- Genre: Educational
- Based on: World War I
- Directed by: Jonathan Martin
- Narrated by: Kenneth Branagh
- Country of origin: United Kingdom
- Original language: English
- No. of seasons: 1
- No. of episodes: 6

Production
- Executive producer: Philip Nugus
- Producer: Jonathan Martin
- Production location: United Kingdom
- Running time: Approximately 312 minutes
- Production company: Nugus/Martin Productions Ltd.

Original release
- Release: 23 July – 27 August 2003

= World War 1 in Colour =

2003 British documentary TV series

World War 1 in Colour is a six-episode television documentary series recounting the major events of World War I narrated by Kenneth Branagh. The first of its six parts aired on 23 July 2003. The series consists of colourised footage, with the colour of the images having been enhanced by computer-aided technology. It reportedly took 400 technicians over a period of five months to colourise the footage.

**What you will do:** In the text on the World War 1 in Colour series, how many technicians reportedly worked on the footage, and over what period?

**Extracted material:**
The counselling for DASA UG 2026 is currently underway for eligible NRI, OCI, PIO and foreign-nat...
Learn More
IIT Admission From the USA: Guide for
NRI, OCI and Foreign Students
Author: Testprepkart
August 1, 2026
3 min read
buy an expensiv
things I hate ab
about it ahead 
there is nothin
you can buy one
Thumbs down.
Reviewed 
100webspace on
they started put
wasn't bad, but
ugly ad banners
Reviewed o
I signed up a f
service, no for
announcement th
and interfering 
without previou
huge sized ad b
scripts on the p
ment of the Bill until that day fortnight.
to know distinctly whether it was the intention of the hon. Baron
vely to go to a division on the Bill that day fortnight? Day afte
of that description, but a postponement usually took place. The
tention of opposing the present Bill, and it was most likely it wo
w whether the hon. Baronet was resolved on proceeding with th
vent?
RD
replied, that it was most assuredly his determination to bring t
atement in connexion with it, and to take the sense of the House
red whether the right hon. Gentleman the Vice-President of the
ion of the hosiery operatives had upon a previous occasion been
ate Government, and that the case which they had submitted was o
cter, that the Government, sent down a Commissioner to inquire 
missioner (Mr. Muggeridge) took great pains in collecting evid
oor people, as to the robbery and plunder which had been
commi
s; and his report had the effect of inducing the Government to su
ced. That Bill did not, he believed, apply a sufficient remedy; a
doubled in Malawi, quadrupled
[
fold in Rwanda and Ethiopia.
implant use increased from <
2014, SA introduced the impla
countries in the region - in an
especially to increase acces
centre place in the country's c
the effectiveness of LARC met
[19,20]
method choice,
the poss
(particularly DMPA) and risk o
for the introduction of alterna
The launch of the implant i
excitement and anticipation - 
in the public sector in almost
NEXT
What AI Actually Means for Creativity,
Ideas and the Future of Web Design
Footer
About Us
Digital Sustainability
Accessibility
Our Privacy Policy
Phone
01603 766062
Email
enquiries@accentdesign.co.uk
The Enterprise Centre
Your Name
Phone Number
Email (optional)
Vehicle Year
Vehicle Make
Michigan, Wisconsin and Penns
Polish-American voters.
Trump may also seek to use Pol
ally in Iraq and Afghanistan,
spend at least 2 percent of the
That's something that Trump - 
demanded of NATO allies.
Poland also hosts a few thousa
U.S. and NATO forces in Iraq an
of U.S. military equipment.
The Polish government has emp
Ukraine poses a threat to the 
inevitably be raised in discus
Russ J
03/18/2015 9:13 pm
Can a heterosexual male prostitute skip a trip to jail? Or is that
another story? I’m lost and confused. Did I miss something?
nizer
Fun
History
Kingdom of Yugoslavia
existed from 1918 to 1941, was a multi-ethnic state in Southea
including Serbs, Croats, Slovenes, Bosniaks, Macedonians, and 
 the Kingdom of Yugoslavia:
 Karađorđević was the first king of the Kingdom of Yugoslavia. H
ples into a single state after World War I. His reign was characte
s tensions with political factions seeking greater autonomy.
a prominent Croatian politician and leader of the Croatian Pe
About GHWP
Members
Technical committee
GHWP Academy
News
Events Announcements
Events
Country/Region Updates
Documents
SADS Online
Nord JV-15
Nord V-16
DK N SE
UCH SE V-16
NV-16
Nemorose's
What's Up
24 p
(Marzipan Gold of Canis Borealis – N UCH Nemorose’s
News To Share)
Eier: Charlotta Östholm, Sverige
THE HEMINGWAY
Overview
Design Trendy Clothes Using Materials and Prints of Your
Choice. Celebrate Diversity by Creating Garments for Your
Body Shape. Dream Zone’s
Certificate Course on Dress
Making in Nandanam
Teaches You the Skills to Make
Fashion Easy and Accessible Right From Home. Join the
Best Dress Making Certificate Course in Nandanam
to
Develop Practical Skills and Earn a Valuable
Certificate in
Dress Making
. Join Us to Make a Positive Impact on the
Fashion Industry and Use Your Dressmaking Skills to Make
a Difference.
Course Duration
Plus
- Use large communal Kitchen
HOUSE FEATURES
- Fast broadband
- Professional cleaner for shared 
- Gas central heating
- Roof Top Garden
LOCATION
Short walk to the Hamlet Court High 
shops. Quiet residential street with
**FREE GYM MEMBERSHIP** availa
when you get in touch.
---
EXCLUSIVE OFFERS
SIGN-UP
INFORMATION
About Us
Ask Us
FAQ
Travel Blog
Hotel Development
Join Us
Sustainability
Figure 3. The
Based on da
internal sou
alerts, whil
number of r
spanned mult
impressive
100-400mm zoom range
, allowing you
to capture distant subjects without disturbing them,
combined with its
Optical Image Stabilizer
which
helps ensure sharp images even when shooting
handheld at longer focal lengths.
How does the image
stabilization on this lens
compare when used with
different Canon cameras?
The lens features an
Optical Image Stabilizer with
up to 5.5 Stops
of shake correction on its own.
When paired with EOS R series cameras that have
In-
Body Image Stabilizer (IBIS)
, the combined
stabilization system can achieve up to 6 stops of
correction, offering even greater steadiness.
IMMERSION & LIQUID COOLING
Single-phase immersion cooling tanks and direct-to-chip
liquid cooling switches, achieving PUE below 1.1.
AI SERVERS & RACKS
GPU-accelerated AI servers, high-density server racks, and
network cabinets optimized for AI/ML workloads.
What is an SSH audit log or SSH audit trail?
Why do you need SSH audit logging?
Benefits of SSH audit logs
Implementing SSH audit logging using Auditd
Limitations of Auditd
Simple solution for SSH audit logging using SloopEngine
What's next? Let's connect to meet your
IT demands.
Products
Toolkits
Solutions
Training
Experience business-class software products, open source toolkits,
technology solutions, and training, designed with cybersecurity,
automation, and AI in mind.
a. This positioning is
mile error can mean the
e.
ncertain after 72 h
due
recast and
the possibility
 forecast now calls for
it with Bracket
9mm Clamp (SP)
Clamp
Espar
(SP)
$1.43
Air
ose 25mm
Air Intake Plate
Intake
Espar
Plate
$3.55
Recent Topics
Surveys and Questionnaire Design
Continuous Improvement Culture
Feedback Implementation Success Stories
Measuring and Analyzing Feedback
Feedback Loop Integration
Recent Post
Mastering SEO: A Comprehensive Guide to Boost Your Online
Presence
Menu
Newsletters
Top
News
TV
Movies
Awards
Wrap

**Exercise solution:** 400 technicians, over a period of five months.